McCall's M4548 (2004)

I'll keep this short since I'm not in a very good mood right now. Nothing specific; I'm just still a bit stuffy, and I haven't had time to work on the pioneer dress that I really, really, do need, and I'm about ready to give up on the entire concept of dating.

I've been wearing the same dress for reenacting since I was fourteen. Theoretically I'm not old enough to be squeamish about my age, so I'll say it: 1991. Since 1991. I think 20 years is enough for just about any piece of clothing.

It wasn't an official Civil War dress when we started; it was just a late-1980's oversized post-Prairie thing with a long skirt and a dropped waist that wasn't too noticeable when I had a big apron on. We made it out of dark brown plaid brushed cotton, and it actually looked OK. I'm sure there were accurate 19th century dress patterns available at the time, but this was aeons before we had Internet access and we would have had no idea where to find any.

This isn't it, but it's very similar, ankle length, minus the waist tie, the tucks and ruffly trim stuff on the front, and with a Mandarin collar.


Anyway, the buttons are coming off, the speed-lacers on my boots have ripped the hem out a few times too many, and it shrank in the wash so the sleeves are too short. And it's still really, really, inaccurate.

I'm not quite up to totally accurate but I'm at least going to try to strike a balance between less-conspicuously-inaccurate and something that I can finish by November 11. I also don't want to buy any more fabric if I can help it. I have too much that needs to be used, and I don't want to spend the money. I've settled on McCall's M4548 (2004). I used to own this and made the chemise ages ago, but chucked the rest of the pattern.

Who needs a pattern for a half-apron, anyway? Especially an absurdly skimpy one like that.


Here is McCall's in-vivo shot:

Mine won't be electric blue plaid, and I can see that I'm going to have to do some test-fitting even if I weren't contemplating some alterations. For one, that embarrassing collar is gone. Sheesh. It makes her look like Olive Oyl's grandmother. And a Civil War era dress really should have a separate collar, anyway, basted on, so it could be changed when it got dirty. Attached collars on work dresses are one of my pet peeves even in modern clothing.

Here it is in real life.

And again, though heavily altered.

I think the skirt probably needs to be more full but I doubt I'll be able to manage it with the fabric I plan to use, because I don't think I'll have enough. I love the tucks but I think I'll probably have to leave them out to make my yardage go far enough. We'll see.

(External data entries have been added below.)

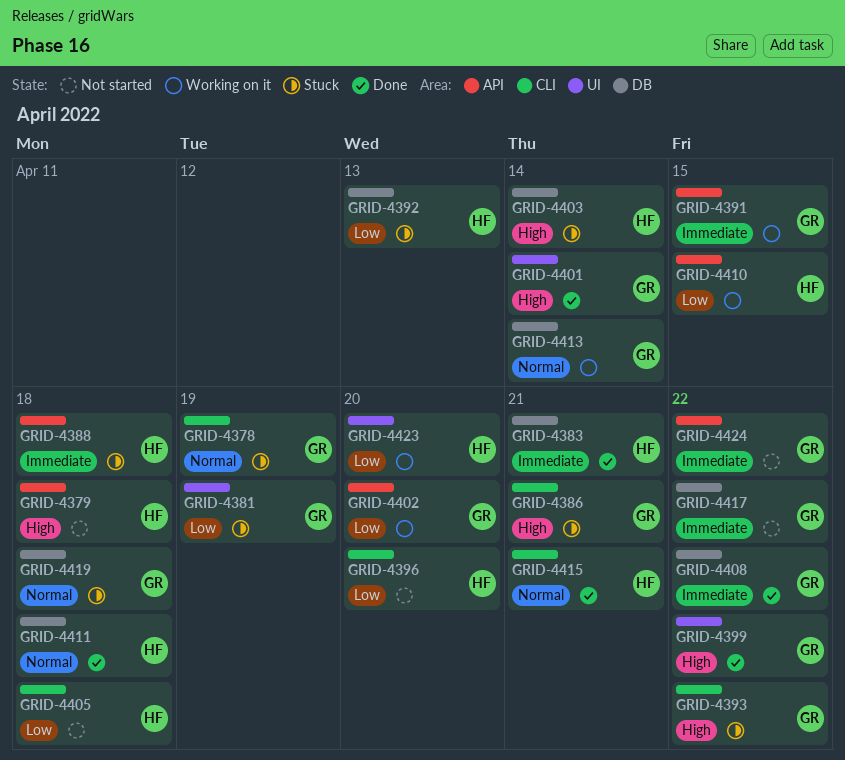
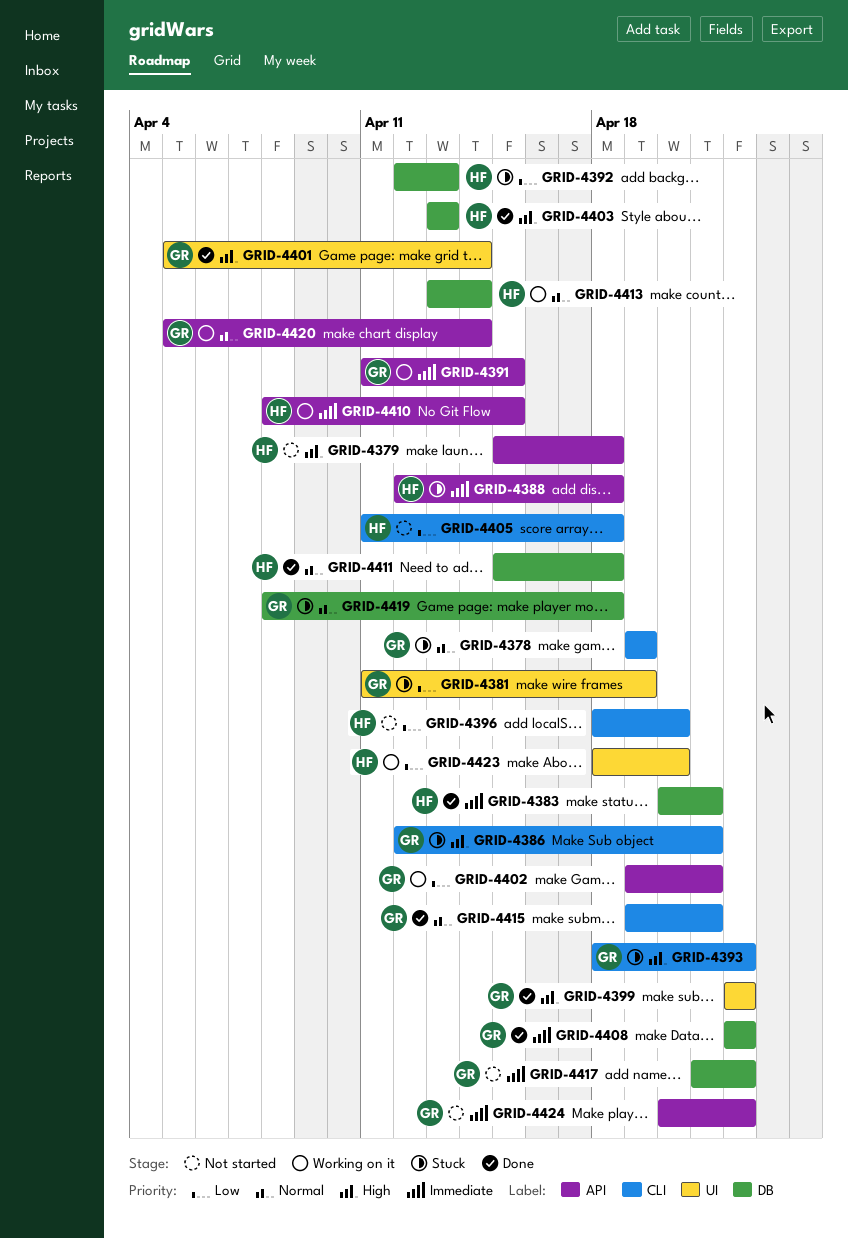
GRID-4402, due: Apr 20 -> Apr 21
GRID-4403, status: Stuck -> Done
GRID-4403, due: Apr 14 -> Apr 13
GRID-4410, priority: Low -> Immediate
GRID-4413, owner: GR -> HF
GRID-4415, owner: HF -> GR
GRID-4420: none -> present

The bodice is no great shakes but, if nothing else, I think I need to drop the shoulder seams more. I'm tempted to take the sleeves in a bit to make it easier to play the guitar, but, stylistically, I should probably leave them alone.

I'm using the lemon-lime pinstripe that Sheila gave me:


Except it's been overdyed green:

(That's 1 bottle Rit Teal, 1 box Rit Dark Green, and 1 box Rit Irish Green, FYI. It came out a really nice color.)

Hopefully, I'll be able to squeeze in a new slat bonnet, too.